Raising the top line isn't easy, either. HAMA members represent top-tier properties in major urban and resort markets, but they experience the same pricing pressures as all hotel operators — thanks to the Internet. “The hotel industry, from a pricing standpoint, has turned totally into a commodity,” says HAMA member Rick Swig, president of RSBA & Associates in San Francisco. “We are in a very weak position when it comes to pricing and the true value of a hotel room.”
That means asset managers must continue their decade-long effort to achieve greater efficiency — in part by cutting staff. Technology has a big impact, too, says Swig. “You now have centralized communications services, so you don't have separate operators. Also, customers don't look for a bellman anymore, because they are all on roller bags. They just want to get through check-in and to their rooms. It's a whole different service paradigm.”
Investors Turn Bullish
The good news in 2005 is on the deal side. “The investment community woke up a year ago and said it was okay to go into the hotel sector again, and there was this rush of capital into hotels,” says Swig.
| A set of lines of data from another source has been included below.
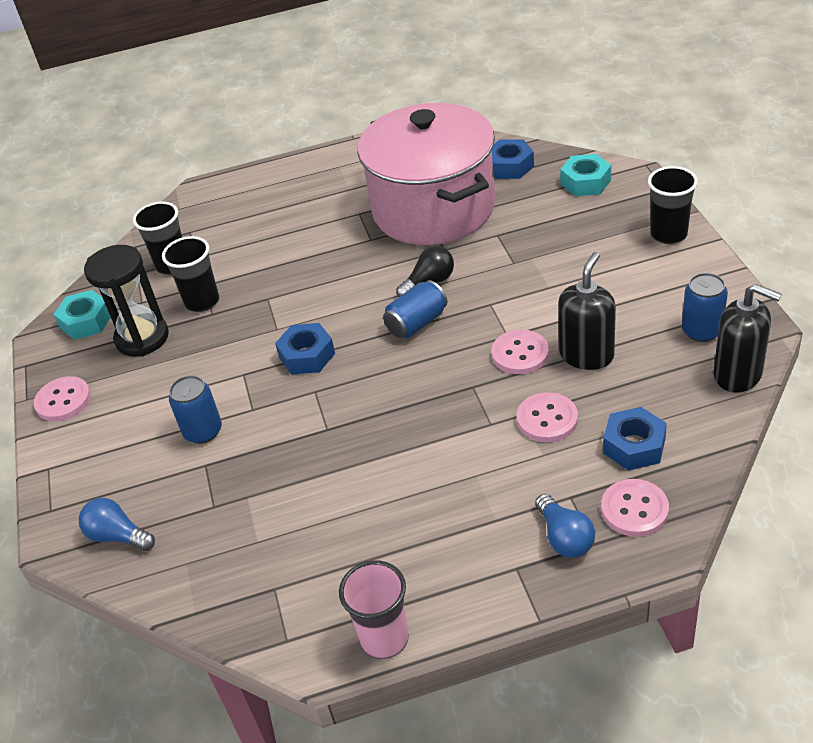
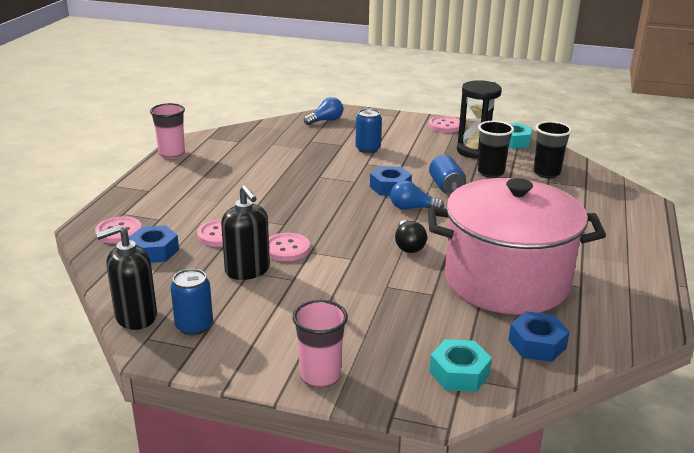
camera: 115 degrees right, 15 degrees down
(417, 323) = (370, 227): blue can -> blue can (446, 187)
(564, 537) = (140, 207): blue light bulb -> blue light bulb (412, 208)
(668, 234) = (320, 376): black cup -> pink cup

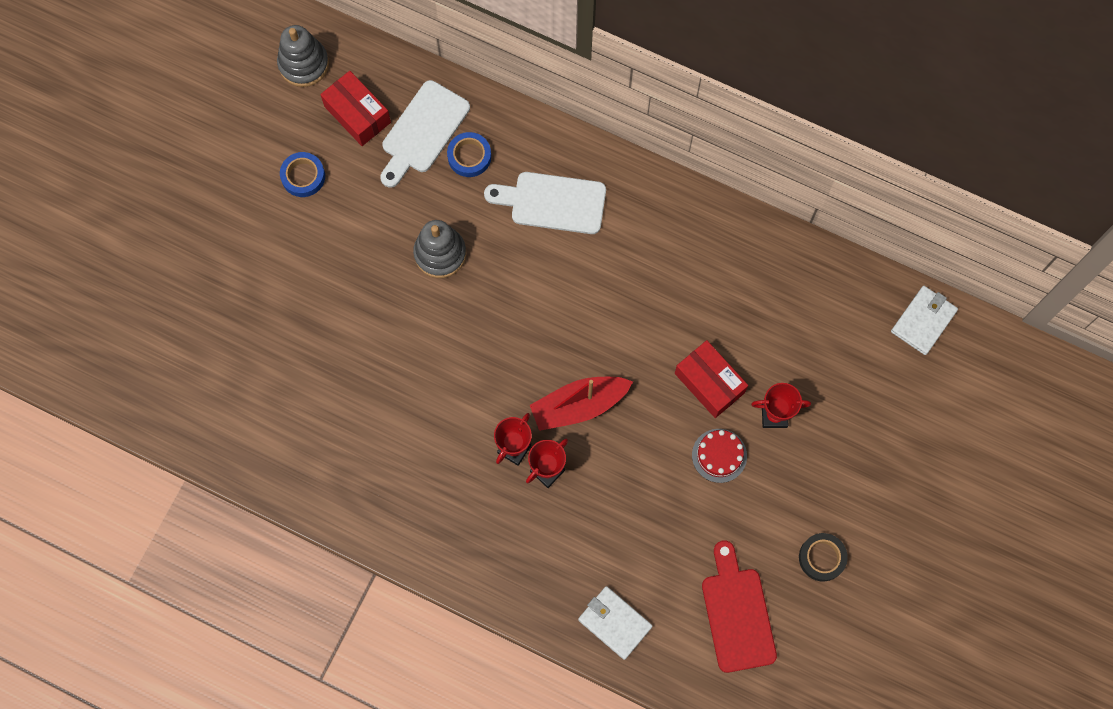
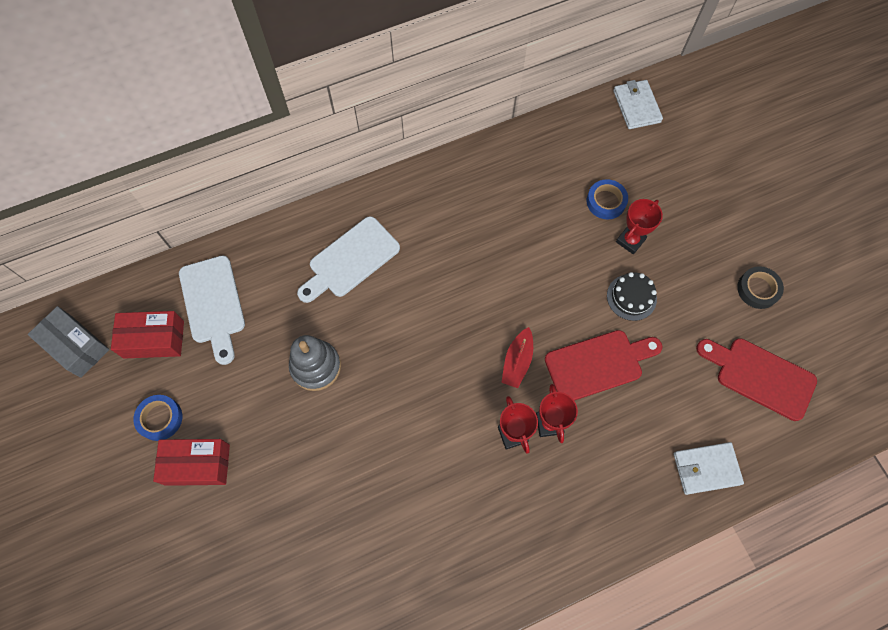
camera: 50 degrees left, 5 degrees down
(304, 64) = (76, 346): grey stacking toy -> grey box
(469, 156) = (263, 288): blue tape -> blue tape (606, 201)
(578, 405) = (517, 361): red boat -> red boat, size x0.65
(632, 472) = (598, 364): none -> red cutting board
(709, 383) = (573, 262): red box -> red box (197, 464)
(719, 455) = (631, 297): red cake -> black cake

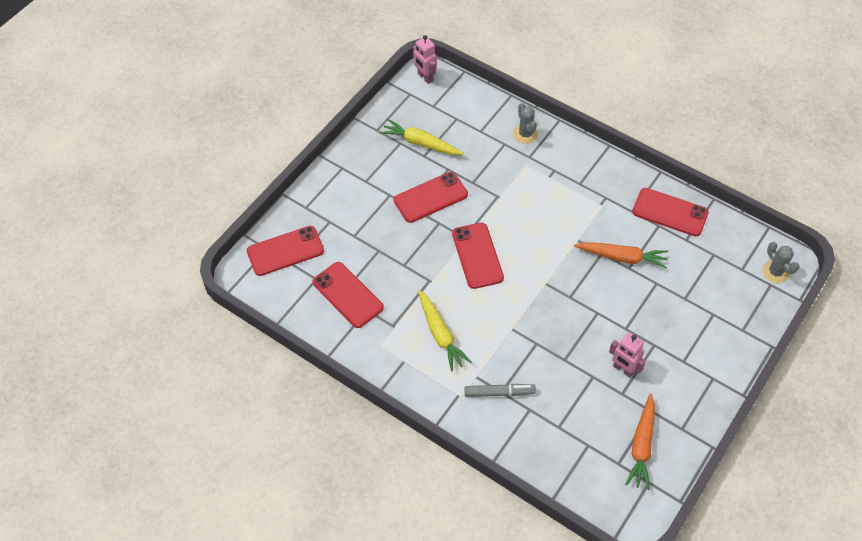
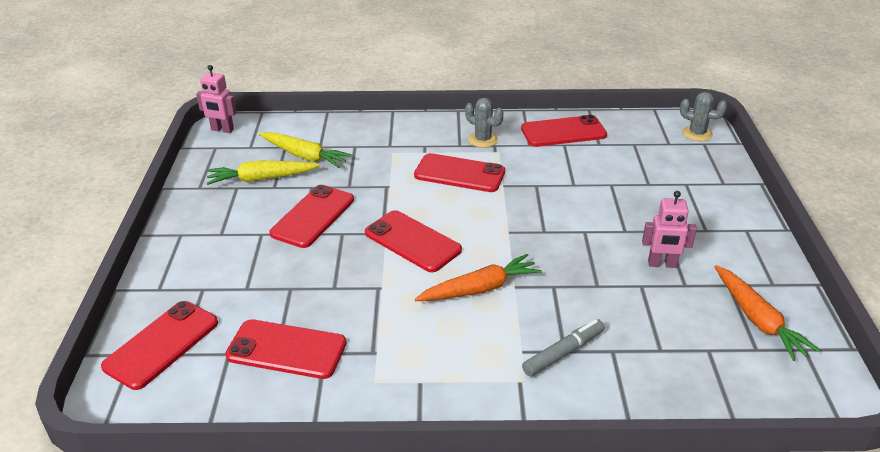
camera: 35 degrees left, 20 degrees down
(440, 334) = (439, 331): yellow carrot -> yellow carrot (304, 156)
(525, 134) = (369, 132): grey cactus -> grey cactus (483, 140)
(556, 212) = (459, 174): none -> red phone
(622, 257) = (559, 180): orange carrot -> orange carrot (480, 289)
Prices have been rising and cap rates have fallen to the mid-single digits.
RevPar | ||||
---|---|---|---|---|
2001 | 2002 | 2003 | 2004* | 2005* |
$61.71 | $58.51 | $58.05 | $63.33 | $68.18 |
% Change Year-Over-Year | ||||
2001 | 2002 | 2003 | 2004* | 2005* |
-10.5% | -5.2% | -0.8% | +9.1% | +7.7% |
*Projected figure | ||||
Source: PKF Hospitality Research, Smith Travel Research, Torto Wheaton Research |
The high velocity of hotel sales should continue because even at today's prices hotels still sell below replacement cost. “Hotels are still a huge value,” says Swig, when compared with other property types that have seen huge price increases.
So, hotel owners will see better operational results and financial returns when they sell. They may not be able to boost room rates rapidly, but if they can fill more rooms, 2005 will continue the recovery. And, says Mahoney, demand looks solid. “The pendulum has swung back. Bookings look good, the economy is better and business travelers are spending more.”